=== DATA ENTRIES ===

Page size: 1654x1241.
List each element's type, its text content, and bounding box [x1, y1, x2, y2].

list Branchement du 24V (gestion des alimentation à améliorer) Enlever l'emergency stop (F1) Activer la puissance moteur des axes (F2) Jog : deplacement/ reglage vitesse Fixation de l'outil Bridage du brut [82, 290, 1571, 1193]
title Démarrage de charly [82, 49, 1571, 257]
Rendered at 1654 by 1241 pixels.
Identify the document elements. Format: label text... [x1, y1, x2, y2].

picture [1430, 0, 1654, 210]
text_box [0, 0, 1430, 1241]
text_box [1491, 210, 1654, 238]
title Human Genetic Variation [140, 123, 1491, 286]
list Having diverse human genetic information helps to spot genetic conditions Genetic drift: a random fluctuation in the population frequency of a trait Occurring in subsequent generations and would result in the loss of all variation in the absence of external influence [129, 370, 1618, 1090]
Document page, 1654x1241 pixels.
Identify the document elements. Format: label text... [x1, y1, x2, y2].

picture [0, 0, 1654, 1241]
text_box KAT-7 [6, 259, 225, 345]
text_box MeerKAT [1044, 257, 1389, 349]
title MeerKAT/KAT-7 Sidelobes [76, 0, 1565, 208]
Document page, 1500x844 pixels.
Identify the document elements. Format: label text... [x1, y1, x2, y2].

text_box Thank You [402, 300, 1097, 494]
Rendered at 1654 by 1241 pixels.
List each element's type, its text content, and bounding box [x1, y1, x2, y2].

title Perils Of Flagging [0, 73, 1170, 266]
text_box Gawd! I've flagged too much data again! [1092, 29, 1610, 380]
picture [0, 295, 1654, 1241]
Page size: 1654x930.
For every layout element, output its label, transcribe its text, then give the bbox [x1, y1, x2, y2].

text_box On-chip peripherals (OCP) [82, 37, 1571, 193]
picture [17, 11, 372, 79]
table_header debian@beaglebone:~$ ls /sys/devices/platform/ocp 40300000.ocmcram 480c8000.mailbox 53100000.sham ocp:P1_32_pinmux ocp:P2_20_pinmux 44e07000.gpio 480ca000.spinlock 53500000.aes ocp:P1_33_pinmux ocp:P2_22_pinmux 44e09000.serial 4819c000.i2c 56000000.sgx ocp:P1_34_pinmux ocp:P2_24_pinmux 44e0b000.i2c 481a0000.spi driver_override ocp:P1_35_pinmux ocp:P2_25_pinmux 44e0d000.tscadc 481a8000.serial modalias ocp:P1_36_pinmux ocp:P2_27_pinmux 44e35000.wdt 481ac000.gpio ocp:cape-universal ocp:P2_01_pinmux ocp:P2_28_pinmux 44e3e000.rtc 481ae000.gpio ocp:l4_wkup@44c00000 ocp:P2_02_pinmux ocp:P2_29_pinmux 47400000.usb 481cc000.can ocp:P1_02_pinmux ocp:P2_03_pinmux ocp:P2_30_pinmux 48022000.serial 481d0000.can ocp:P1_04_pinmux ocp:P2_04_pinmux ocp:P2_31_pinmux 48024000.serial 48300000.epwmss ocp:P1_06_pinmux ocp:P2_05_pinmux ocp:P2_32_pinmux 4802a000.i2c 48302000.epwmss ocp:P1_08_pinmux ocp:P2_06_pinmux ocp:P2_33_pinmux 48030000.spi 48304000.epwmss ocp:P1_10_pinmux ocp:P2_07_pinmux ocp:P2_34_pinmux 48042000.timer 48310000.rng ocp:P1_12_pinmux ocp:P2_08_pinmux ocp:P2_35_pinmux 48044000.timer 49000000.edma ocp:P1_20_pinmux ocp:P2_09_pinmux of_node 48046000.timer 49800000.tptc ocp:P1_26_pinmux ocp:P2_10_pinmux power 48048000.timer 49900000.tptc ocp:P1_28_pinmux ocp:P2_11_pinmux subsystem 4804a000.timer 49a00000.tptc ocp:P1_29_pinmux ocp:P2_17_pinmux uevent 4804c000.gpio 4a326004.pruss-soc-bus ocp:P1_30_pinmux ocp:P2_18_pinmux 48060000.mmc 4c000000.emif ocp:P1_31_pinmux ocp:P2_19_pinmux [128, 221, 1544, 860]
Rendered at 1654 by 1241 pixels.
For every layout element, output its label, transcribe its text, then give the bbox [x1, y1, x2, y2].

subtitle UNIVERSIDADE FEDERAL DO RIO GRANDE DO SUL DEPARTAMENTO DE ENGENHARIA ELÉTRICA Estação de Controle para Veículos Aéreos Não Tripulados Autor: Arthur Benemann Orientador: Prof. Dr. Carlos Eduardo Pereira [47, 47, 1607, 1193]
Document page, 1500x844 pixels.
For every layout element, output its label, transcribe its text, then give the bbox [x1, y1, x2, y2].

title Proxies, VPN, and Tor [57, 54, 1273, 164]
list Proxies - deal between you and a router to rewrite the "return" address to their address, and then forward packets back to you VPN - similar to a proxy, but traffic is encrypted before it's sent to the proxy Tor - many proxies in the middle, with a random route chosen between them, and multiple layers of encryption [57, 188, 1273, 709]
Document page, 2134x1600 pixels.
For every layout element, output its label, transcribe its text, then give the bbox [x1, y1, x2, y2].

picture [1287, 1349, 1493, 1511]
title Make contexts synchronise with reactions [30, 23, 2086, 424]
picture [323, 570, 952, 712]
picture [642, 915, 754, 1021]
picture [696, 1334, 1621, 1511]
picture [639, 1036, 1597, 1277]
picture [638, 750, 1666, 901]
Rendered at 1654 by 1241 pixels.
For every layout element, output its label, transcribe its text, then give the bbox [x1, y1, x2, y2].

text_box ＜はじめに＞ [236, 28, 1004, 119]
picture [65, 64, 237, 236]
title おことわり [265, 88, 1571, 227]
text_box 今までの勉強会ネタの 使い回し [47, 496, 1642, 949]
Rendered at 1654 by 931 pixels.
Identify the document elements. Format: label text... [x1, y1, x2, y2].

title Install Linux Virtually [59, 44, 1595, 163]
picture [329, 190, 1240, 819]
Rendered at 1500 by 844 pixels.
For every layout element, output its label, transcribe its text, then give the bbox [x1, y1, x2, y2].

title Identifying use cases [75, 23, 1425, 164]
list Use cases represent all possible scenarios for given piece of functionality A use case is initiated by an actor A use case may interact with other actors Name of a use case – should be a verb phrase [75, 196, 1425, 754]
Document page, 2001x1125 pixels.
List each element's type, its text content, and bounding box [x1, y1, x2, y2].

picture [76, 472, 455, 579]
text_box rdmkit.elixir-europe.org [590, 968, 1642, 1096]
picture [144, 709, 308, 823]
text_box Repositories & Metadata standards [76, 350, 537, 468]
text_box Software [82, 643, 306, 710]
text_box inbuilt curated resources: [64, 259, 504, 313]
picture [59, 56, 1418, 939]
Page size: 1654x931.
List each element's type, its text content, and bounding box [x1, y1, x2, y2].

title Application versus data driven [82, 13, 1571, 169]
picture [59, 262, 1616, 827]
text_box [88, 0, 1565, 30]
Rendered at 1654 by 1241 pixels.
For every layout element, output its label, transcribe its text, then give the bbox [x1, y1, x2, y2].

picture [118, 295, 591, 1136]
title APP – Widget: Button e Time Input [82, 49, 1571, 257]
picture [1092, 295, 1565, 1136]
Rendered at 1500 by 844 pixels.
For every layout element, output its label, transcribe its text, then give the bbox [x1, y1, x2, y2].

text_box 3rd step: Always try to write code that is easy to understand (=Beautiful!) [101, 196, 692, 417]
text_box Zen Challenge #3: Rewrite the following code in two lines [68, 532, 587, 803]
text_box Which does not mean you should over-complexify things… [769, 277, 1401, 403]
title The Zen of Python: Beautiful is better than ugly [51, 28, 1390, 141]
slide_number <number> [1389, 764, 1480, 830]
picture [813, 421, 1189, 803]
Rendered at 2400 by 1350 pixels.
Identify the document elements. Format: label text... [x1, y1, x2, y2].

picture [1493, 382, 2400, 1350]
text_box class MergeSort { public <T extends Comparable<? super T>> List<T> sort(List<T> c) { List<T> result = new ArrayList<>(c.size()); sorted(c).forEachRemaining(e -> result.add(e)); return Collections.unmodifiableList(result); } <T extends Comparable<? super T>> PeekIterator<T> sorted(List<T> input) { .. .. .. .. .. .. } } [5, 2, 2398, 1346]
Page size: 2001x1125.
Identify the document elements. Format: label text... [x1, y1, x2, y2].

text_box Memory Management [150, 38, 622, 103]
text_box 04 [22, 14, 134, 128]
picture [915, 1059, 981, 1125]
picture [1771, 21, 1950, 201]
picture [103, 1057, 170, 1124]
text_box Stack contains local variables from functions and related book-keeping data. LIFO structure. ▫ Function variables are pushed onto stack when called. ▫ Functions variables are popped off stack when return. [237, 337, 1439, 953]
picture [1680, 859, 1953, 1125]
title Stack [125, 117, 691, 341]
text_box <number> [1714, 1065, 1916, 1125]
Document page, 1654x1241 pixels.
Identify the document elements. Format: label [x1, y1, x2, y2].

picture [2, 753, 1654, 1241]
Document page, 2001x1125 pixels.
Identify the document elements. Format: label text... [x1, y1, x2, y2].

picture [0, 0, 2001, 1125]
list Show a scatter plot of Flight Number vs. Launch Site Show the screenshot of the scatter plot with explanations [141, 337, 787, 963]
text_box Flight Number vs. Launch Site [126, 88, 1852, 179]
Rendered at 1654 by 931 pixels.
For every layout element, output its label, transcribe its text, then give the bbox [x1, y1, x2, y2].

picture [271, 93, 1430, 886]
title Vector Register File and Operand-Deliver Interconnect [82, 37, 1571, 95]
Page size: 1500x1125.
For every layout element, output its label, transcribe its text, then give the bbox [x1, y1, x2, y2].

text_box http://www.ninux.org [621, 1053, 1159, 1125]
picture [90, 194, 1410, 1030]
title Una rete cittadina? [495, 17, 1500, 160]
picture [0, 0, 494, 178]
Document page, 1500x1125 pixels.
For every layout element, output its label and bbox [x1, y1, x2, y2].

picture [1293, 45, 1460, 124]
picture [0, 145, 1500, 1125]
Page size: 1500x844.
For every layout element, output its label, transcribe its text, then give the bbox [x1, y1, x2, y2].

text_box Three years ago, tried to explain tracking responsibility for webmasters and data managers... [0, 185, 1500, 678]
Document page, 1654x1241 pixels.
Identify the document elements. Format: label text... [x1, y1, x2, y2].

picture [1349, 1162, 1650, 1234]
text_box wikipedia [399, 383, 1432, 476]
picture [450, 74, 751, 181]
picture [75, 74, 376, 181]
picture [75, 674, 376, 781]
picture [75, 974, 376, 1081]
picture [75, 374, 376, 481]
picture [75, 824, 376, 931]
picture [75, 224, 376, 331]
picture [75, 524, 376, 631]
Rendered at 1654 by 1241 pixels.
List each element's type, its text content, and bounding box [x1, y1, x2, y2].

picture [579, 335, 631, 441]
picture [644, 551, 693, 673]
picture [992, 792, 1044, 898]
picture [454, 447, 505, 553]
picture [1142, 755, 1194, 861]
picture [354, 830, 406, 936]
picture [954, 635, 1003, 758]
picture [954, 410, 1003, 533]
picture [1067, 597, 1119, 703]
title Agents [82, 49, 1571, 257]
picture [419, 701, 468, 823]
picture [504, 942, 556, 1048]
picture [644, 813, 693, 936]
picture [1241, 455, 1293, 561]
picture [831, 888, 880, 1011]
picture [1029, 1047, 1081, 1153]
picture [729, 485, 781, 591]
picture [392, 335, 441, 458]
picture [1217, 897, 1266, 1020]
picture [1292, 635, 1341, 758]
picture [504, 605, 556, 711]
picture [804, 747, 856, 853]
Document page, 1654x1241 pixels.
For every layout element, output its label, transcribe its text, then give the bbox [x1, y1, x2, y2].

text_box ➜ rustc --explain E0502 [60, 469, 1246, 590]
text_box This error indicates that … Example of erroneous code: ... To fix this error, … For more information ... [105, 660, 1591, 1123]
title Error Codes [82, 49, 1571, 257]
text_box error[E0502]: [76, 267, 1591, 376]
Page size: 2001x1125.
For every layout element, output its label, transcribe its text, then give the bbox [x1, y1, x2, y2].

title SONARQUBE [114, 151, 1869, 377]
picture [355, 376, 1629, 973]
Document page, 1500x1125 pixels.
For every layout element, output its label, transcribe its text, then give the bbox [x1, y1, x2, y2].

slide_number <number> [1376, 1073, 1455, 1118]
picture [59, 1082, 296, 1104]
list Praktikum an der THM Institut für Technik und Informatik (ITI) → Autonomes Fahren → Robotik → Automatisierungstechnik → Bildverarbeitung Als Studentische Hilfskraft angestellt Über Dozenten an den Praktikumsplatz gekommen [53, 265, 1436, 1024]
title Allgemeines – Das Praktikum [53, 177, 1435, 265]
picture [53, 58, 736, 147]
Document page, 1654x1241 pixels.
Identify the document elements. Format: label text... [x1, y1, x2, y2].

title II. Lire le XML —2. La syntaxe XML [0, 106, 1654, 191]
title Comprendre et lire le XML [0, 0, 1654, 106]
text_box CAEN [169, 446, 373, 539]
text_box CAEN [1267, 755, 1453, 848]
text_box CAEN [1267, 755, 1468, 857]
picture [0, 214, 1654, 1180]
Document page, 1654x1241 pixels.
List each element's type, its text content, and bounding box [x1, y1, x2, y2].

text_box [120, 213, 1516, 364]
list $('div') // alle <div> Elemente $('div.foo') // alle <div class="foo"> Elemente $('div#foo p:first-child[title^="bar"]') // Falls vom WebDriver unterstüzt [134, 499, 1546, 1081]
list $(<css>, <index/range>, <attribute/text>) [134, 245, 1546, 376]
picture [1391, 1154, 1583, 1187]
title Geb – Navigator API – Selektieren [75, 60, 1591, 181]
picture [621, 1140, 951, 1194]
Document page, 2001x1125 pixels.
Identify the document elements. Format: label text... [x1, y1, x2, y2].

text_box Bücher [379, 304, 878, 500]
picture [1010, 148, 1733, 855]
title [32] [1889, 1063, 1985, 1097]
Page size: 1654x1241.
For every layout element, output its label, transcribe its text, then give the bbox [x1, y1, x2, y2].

===

* TASK STATEMENT: Print the lines from the one containing "Page size: 1654x931." through the one containing "text_box [88, 0, 1565, 30]", character for character.

* EXPECTED ANSWER:
Page size: 1654x931.
List each element's type, its text content, and bounding box [x1, y1, x2, y2].

title Application versus data driven [82, 13, 1571, 169]
picture [59, 262, 1616, 827]
text_box [88, 0, 1565, 30]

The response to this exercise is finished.